Vefa, sen neredesin?

Hakan Bahçeci

    Dün bu topraklarda vefalı insanlar yaşardı. Çok mu ağır oldu cümlemiz? İncelik, kibarlık ve nezaket asilliğimizden gelirdi bizim.

    Türk insanı asildir. Bu nedenle vefa duygusu en önemli değerlerimizden biridir. Toprağa vefa duyarız, yağmurla sulandığı için, ekmeğe vefa duyarız, başağa benzediğimiz için, kadınlarımıza vefa duyarız, anne oldukları için, komşuya vefa duyarız, külü olduğu için. Aziz millet, belki de aziz olmasını vefalı olmasına borçluydu. Samimi, içten, muhkem bir bağla bağlıydı toprağına, değerlerine, inançlarına ve karındaşına.

    Bizde vefa, rıza göstermekle başlar. Olana rıza göstermekle. Tam bir tevekkül halidir vefa içinde olmak. Kadere vefa gösteririz, sebeplerine sarılarak. Çabalar, emek harcar, acizliğimizle sonucu rabbimize bırakırız. Sonuca rıza göstermek için bile hayırlısını ister razı olabilmek dua ederiz.

    Sevginin ve ihlaslı olabilmenin bir neticesidir vefa. Sevginin şarta bağlanmamış halidir. Çıkar ve menfaat değildir, basit hesaplar ve bencil planlar, sahte bir sevgi biçiminde görülse bile “vefa” süzgecinden asla geçemeyecektir. Çünkü vefa, her şey olup bittikten sonra tadılabilecek bir duygudur. Bu yönüyle, yapmacık vefa hemen hissedilir hatta vefanın yapmacığı olmaz.

    Biz Türkler, mümin olarak inandığımız dinin, hayatımızın her alanında bir yaşam formu olarak var olmasını kabul etmiş ve tarzımızı, tavrımızı buna göre şekillendirmişizdir. Hayat formumuzda “vefa” bu duygu ile beslenmiştir. İnançlarımız istediği için, komşuya ikram etmiş, misafiri sevmiş, bir fincan kahveye kırk yıl hatır biçmişiz. İnançlarımızdan dolayı, soframızda hep bir kaşık fazla olmuş, bir mekana girmek için kapıda sağımızdakine yol vermişiz. Sanırım bir tek bizde hasbıhal edilir. Çünkü bu vefanın gereğidir.

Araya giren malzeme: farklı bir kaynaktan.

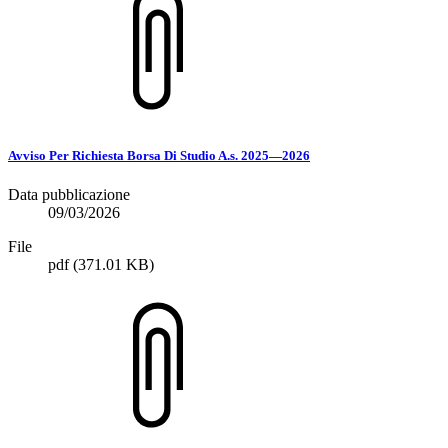
Avviso Per Richiesta Borsa Di Studio A.s. 2025—2026
Data pubblicazione
09/03/2026
File
pdf
(371.01 KB)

    Ticaretimiz de böyledir, arkadaşlığımız da. Aynı işi yapar iki esnaf, yan yana iki komşu dükkan, öğle yemekleri birlikte yenir, kahveler birlikte içilir. Borç birlikte ödenir, kepenkler al birliğiyle indirilir. Borcumuz da zamanında ödenir alacağımız da. Emanet komşuya verilir.

          Vefada, sadakat vardır, sözün namusu vefanın da namusudur. Sadık olmak, yenilen ekmekten içilen sudan ötürüdür. Sözün senet olduğu başka bir toplum var mı acaba? Vefa, aynı zamanda bağışlayıcı olabilmektir. Engin bir görüş, eşsiz bir bakış açısıdır. Hata yapmaktan korkmak değil, hatadan sonra dönebilmek gerektiğinde özür dileyebilmektir.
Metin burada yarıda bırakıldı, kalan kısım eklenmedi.